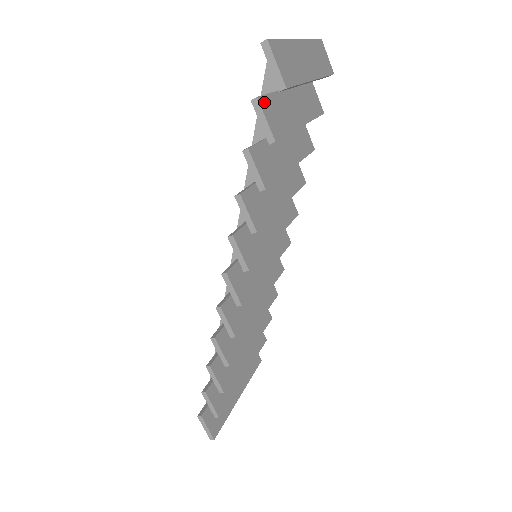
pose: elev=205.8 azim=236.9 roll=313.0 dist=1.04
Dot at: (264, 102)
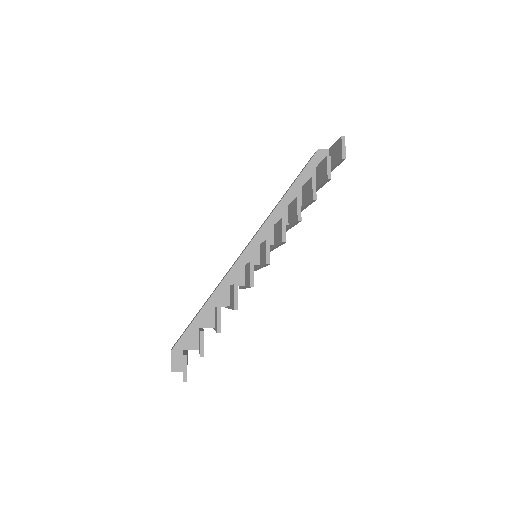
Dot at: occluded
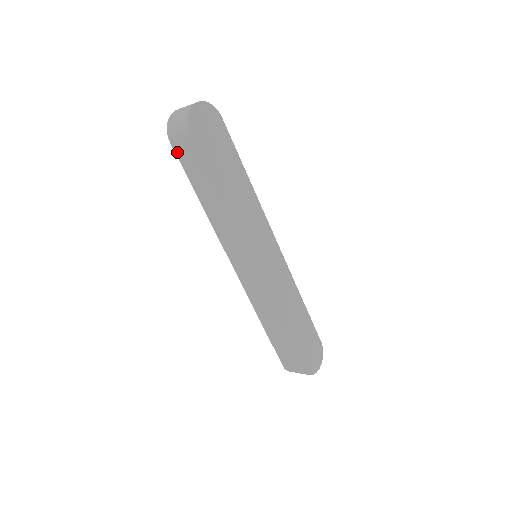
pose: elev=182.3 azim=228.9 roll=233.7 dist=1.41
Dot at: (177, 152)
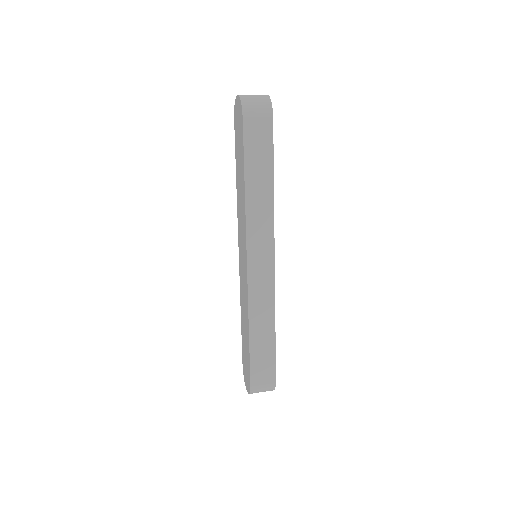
◆ ◆ ◆ ◆ ◆ ◆ ◆
DIRECTIONS FOR THIS TASK → Count the lines in the rows above that contain the string "elev", matching case exactly. Give only the number.

SOLUTION TO THIS EXERCISE → 2